- Directed by: Mridul Toolsidas Vinay Subramaniam
- Starring: Ankur Vikal Heeba Shah Ram Kapoor Salim Ghouse
- Cinematography: Sejal Shah Nitin Sagar
- Release date: 2005;
- Country: India
- Language: Hindi

= Missed Call (film) =

Missed Call is a 2005 Indian English language film directed by Mridul Toolsidas and Vinay Subramaniam duo.

== Plot ==
The protagonist, a 20-something Gaurav Sengupta (Ankur Vikal) is obsessed with the idea of capturing every moment in life on celluloid and narrates the story as seen through his eyes. It is his journey from joy to despair, from hope to frustration and from love to lust.

== Production ==
The movie was produced by Reelism Films and was their debut production.

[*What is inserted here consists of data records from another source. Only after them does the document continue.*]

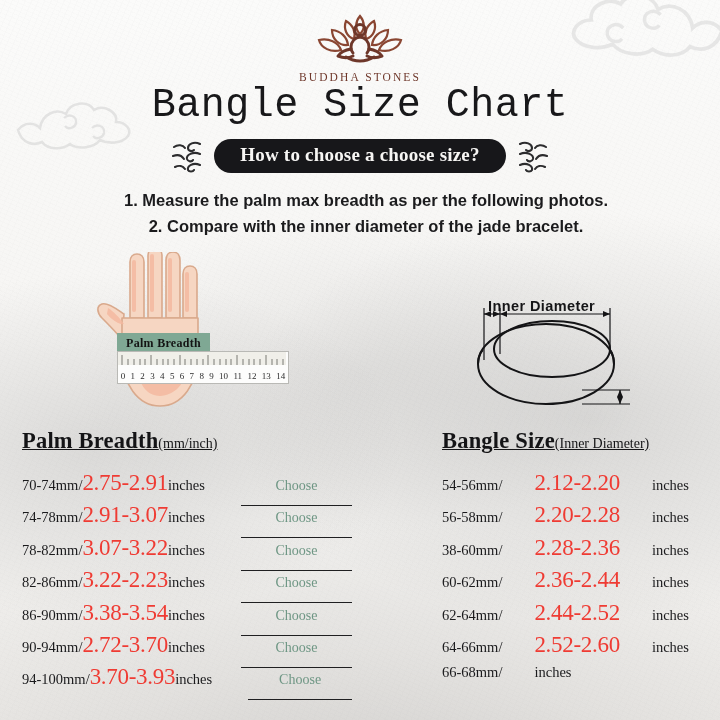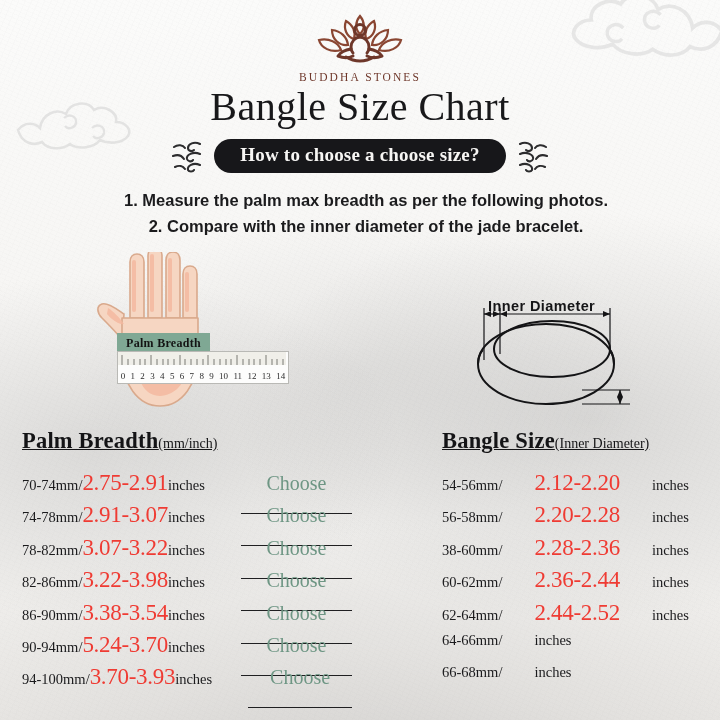--- a/index.html
+++ b/index.html
@@ -30,21 +30,21 @@
   .cloud.tr{right:-18px;top:-34px;transform:scaleX(-1);}
 
   
   .logo{position:absolute;left:0;right:0;top:8px;display:flex;flex-direction:column;align-items:center;}
   .logo-name{
     font-family:"Liberation Serif", serif;
     font-size:11.5px;letter-spacing:2.1px;color:#6e372a;margin-top:1px;
   }
   .title{
     position:absolute;left:0;right:0;top:83px;text-align:center;
-    font-family:Liberation Serif, serif;
+    font-family:Liberation Mono, monospace;
     font-size:40px;color:#18181a;letter-spacing:.5px;
   }
   .pillrow{
     position:absolute;left:0;right:0;top:138px;
     display:flex;align-items:center;justify-content:center;gap:10px;
   }
   .pill{
     background:#17171a;color:#f7f6f4;border-radius:17px;
     padding:5px 26px 7px;font-family:"Liberation Serif", serif;
     font-size:19px;font-weight:bold;letter-spacing:.2px;white-space:nowrap;
@@ -101,21 +101,21 @@
   .row .inch{font-size:23px;color:#ef3b33;letter-spacing:-.3px;}
   .row .unit{font-size:14.5px;color:#1a1a1c;}
   .row.left-row{justify-content:flex-end;}
   .row.left-row .measure{display:inline-flex;align-items:baseline;}
   .choose-cell{
     position:relative;width:124px;margin-left:4px;
     display:flex;align-items:flex-end;justify-content:center;
   }
   .choose-link{
     font-family:"Liberation Serif", serif;
-    font-size:20px;color:#6e9684;padding-bottom:19px;
+    font-size:14px;color:#6e9684;padding-bottom:12px;
   }
   .choose-rule{
     position:absolute;left:0;right:0;bottom:0;border-bottom:1.6px solid #1f1f21;
   }
 </style>
 </head>
 <body>
 
 <div id="page">
   <div class="noise"></div>
@@ -298,21 +298,21 @@
             <span class="unit">inches</span>
           </span>
         <span class="choose-cell">
             <span class="choose-link">Choose</span>
             <span class="choose-rule"></span>
           </span>
       </div>
       <div class="row left-row">
         <span class="measure">
             <span class="mm">82-86mm/</span>
-            <span class="inch">3.22-3.98</span>
+            <span class="inch">3.22-2.23</span>
             <span class="unit">inches</span>
           </span>
         <span class="choose-cell">
             <span class="choose-link">Choose</span>
             <span class="choose-rule"></span>
           </span>
       </div>
       <div class="row left-row">
         <span class="measure">
             <span class="mm">86-90mm/</span>
@@ -320,21 +320,21 @@
             <span class="unit">inches</span>
           </span>
         <span class="choose-cell">
             <span class="choose-link">Choose</span>
             <span class="choose-rule"></span>
           </span>
       </div>
       <div class="row left-row">
         <span class="measure">
             <span class="mm">90-94mm/</span>
-            <span class="inch">5.24-3.70</span>
+            <span class="inch">2.72-3.70</span>
             <span class="unit">inches</span>
           </span>
         <span class="choose-cell">
             <span class="choose-link">Choose</span>
             <span class="choose-rule"></span>
           </span>
       </div>
       <div class="row left-row">
         <span class="measure">
             <span class="mm">94-100mm/</span>
@@ -374,20 +374,21 @@
           <span class="inch">2.36-2.44</span>
           <span class="unit">inches</span>
       </div>
       <div class="row">
         <span class="mm">62-64mm/</span>
           <span class="inch">2.44-2.52</span>
           <span class="unit">inches</span>
       </div>
       <div class="row">
         <span class="mm">64-66mm/</span>
+          <span class="inch">2.52-2.60</span>
           <span class="unit">inches</span>
       </div>
       <div class="row">
         <span class="mm">66-68mm/</span>
           <span class="unit">inches</span>
       </div>
     </div>
   </div>
 </div>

The movie was directed by the director duo, Mridul Toolsidas and Vinay Subramanian.

== Cast ==
- Ankur Vikal as Gaurav Sengpupta
- Salim Ghouse as Arindam Kumar Sengputa
- Heeba Shah as Gayatri
- Ram Kapoor as Vinay Murthy
- Tinnu Anand as DK Bose
- Seema Rahmani as Rose

== Awards ==
- Opening Film at Indian Panorama section of the 36th International Film Festival of India
- Featured in World Cinema India section at the 60th Cannes Film Festival.
- Best International Film at the Israel Film Festival, United States.
- Best International Film at the Red Sea International Film Festival in 2008.
- Films Division of India's "Best of Indian Cinema."